Nova Scotia wine association puts a cork in marketing plans
Cash crunch in boom times
After years of growth, the association representing Nova Scotia wineries has been forced to put a cork in its promotional campaigns — one of several cost saving measures that are part of a restructuring plan.
"We've regrouped," said Stewart Creaser, president of the Winery Association of Nova Scotia.
"We did a lot of aggressive marketing activity over the last few years and we'll have to be more conservative about that also until we get to a point in growth where we have more revenue."
Creaser said the group did not raise enough money from its 11 member wineries to pay for its promotion and is revamping its levy system to bring in more money.
Last year, the association got rid of its full time CEO and is currently using Acadia University as a temporary address. The university's Atlantic Wine Institute is also lending administrative help.
For the past year, the association has been unable to participate in cost shared programs with the Atlantic Canada Opportunities Agency.
"In the last couple of years it got ahead of us.
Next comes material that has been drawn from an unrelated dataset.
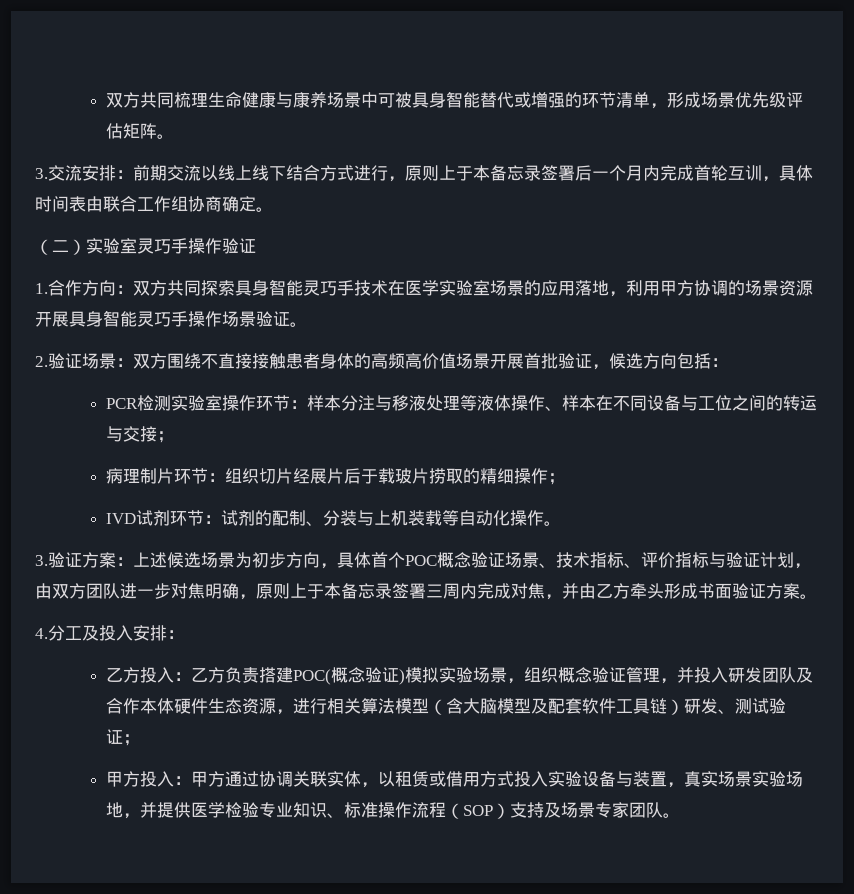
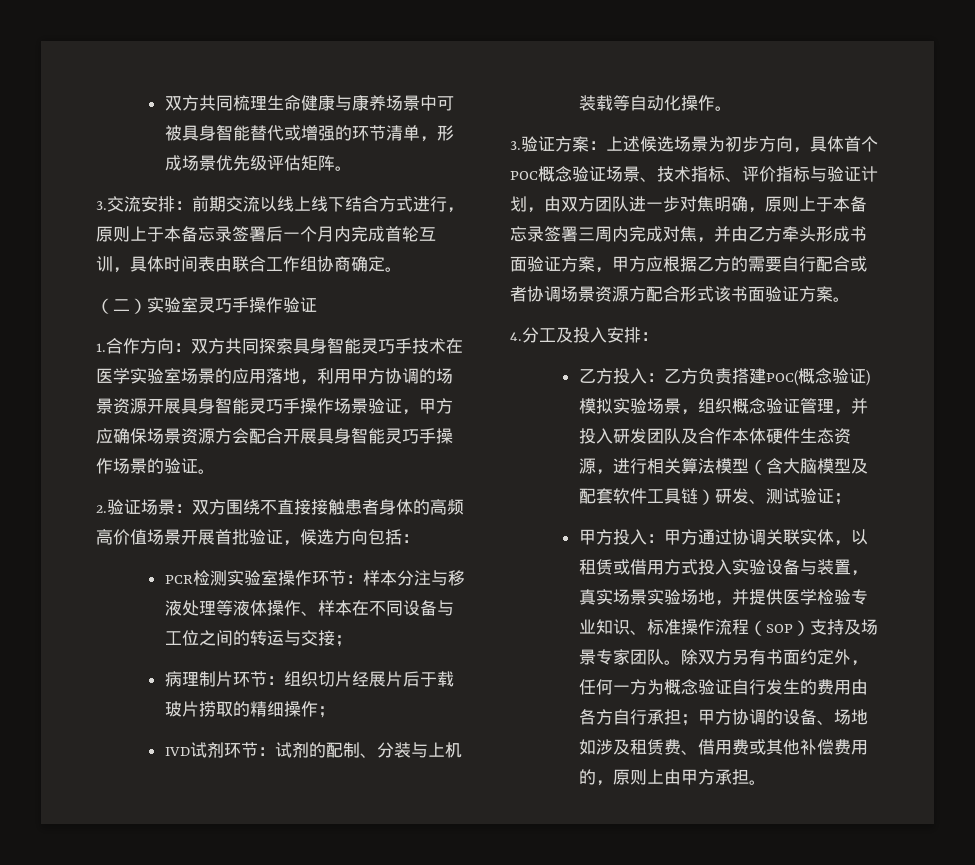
(290, 318) none -> [402,398,453,415] [96,427,453,444] [96,458,198,474] ，甲方应确保场景资源方会配合开展具身智能灵巧手操作场景的验证
(800, 591) none -> [595,256,867,273] [510,286,833,302] ，甲方应根据乙方的需要自行配合或者协调场景资源方配合形式该书面验证方案
(681, 815) none -> [680,649,868,666] [578,679,868,695] [578,709,868,726] [578,739,868,755] [578,769,766,786] 除双方另有书面约定外，任何一方为概念验证自行发生的费用由各方自行承担；甲方协调的设备、场地如涉及租赁费、借用费或其他补偿费用的，原则上由甲方承担。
We needed to stop and catch up," said Creaser.
The association is using its financial problems to refocus on less glamorous issues including quality control, government relations, increasing scale and ensuring an adequate supply of grapes.
"If you look at Ontario 10, 15 years ago, and British Columbia — same thing. They were then, where we are now. If you look at what they did to get to where they are today we're trying to do the same things," said Creaser.
Nova Scotia's Agriculture Minister calls the restructuring a "bump in the road."
"Our industry is now ready to explode. It's gone from a cottage industry to a true industry," Keith Colwell told CBC News.
"We're on the edge of doing that right now and this reorganization, I feel, is part of that."
With nearly 400 hectares under cultivation, Nova Scotia's wine industry is tiny by international standards — although it is racking up big gains in the province. Nova Scotians, at least, have crossed the critical perception gap that local wineries can produce drinkable wines.
"We actually sell out of every bit of Nova Scotia wine we can get our hands on. The challenge for us is actually getting more," said Mike Maloney, a spokesman for the Nova Scotia Liquor Corporation.
The Crown corporation sold more than 74,000 cases of Nova Scotia wine last year, representing more than seven per cent of total wine sales and outselling Chile, Argentina and even France.
"Sometimes you reach points where the growth potential is greater than the revenue to promote it. That's where we are right now, really. It's a short-term issue," said Creaser, the co-owner and operator of Avondale Sky Winery.
"In the next four to five years, we can double and double again — provided we focus on quality product and scale, getting various government departments to act in a co-ordinated way to grow the industry in a way that will be sustainable in the long term."
The Winery Association of Nova Scotia intends to hire an external chair by this summer.